Following his sojourn in Jakarta, Neil will head for East Timor, then Sulawesi, and plans to spend the festive season in the Philippines. From there, he will travel to Australia and New Zealand, and jump to North America past Asia.
Neil said the one thing that would make him abandon his tour would be the love of a good woman and to start a family.
“But,” he said, “as I’m on the road for many years, it becomes more difficult. Every year the woman has to be more beautiful and nicer because the trip is so nice that this woman must be like a model, from inside and outside. So when I meet a girl, if I like her, the first question I ask is — do you know how to ride a bicycle? Because I don’t think I’d give up my life, it’s too rich to give up. If I meet a woman, I will ask her to come with me.
“This is my life. My bicycle is my home, the world is my garden. Why not come with me? I think this is a good life,” Neil said.

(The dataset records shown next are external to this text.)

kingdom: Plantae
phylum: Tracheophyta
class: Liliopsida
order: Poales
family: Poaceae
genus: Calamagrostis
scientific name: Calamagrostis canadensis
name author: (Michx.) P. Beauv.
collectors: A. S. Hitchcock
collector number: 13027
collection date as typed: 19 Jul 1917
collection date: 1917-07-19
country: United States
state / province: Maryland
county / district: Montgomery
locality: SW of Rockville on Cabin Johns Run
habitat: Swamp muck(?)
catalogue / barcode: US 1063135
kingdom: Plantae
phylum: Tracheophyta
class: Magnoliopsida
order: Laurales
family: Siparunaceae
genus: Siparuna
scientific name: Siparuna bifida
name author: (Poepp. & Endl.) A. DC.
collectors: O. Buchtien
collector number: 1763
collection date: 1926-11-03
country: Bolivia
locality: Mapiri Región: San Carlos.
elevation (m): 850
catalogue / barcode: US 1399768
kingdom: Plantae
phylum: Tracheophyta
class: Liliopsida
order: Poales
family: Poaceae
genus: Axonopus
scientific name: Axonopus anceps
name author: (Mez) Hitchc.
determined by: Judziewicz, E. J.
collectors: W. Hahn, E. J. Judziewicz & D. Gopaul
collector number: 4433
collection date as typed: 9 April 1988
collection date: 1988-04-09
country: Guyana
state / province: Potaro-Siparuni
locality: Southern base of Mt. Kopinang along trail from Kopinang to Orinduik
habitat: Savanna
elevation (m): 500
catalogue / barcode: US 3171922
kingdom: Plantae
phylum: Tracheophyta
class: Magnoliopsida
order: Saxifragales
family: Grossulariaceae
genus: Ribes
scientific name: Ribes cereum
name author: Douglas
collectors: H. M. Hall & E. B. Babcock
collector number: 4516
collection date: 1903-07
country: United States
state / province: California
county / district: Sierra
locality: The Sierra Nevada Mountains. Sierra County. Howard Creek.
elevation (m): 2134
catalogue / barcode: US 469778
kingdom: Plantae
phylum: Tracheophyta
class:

Two Men on Long Journeys End Up on the Same Jakarta Path
Riding through Peru, Alvaro Neil came across a man pushing a stroller. Jean Béliveau was walking around the world to promote his project, called Peace and Non-Violence for the Profit of the Children of the World (www.wwwalk.org). Béliveau’s mission will take 11 years to complete — a journey he began in August 2000. “We just talked, half an hour, under the sun. I felt like I’d met a brother,” Neil said.
That was seven years ago. Last week, en route to Jakarta, he saw Béliveau on the road again, recognizing the stroller. “He had changed his route somehow,” Neil said. “He said Alvaro. This was someone I met seven years ago, never talked with him again, never e-mailed. Never. And he called me by my name, after seven years, after we only talked for half an hour. It was emotional.”
When they met in Peru, they were heading in opposite directions. Now, in 2009, they found each other traveling in the same direction.
Neil said the chance meeting made the car crash he was involved in this year worth it. “I told him when I met him, meeting you today was the best gift I’ve had this year,” Neil said.
“The world is so big if you stay at home, but it is so small when you go out.”